The district, which is larger than Pennsylvania, was created following the 2001 reapportionment process in which Arizona gained two new Congressional districts.
In Dispatch From Iraq, Boquist Expresses Doubts
Brian Boquist (R) has told supporters that he may not seek another rematch with Rep. Darlene Hooley (D) after all.
Boquist, a lieutenant colonel who is on active duty with the 5th Special Forces Group stationed in Baghdad, filed to run again last year but as the possibility that his deployment could be extended grows, the Army Reservist is showing reservations about staying in the race.
“If I’m still on active military service in Iraq, it may be inappropriate to run for Congress,” he recently wrote in an e-mail addressed to “fellow Republicans.”
Boquist did not shy away from citing his inability to defeat Hooley in two previous bids as another factor in his decision-making. He received 45 percent of the vote in 2002 and 43 percent in 2000 in the Willamette Valley swing district.
“[And] there are two very good candidates, [State. Sen.] Jackie Winters and [lawyer] Jim Zupancic, running in the GOP primary,” Boquist continued in the e-mail.
Boquist, who is a Salem businessman in his civilian life, said he will make his final decision on filing day, March 9.

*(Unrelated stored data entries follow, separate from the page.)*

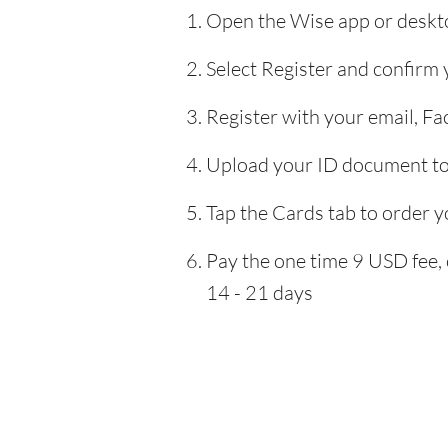
Open the Wise app or deskto
Select Register and confirm
Register with your email, F
Upload your ID document to 
Tap the Cards tab to order y
Pay the one time 9 USD fee, 
14 - 21 days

His tour is scheduled to end between March and June but could be extended. The primary is scheduled for May 18.
Selectwoman Considers Starting Shays Rebellion
Westport Selectwoman Diane Farrell (D) is leaning toward a challenge to 4th district Rep. Christopher Shays (R), according to a report in the Stamford Advocate.
Farrell was first elected to her post in 1998 and re-elected in 2002.
Despite the district’s Democratic lean, Shays has regularly won re-election with ease touting his credentials as one of the leading conservatives in Congress. He ended September with an unimpressive $122,000 on hand, however.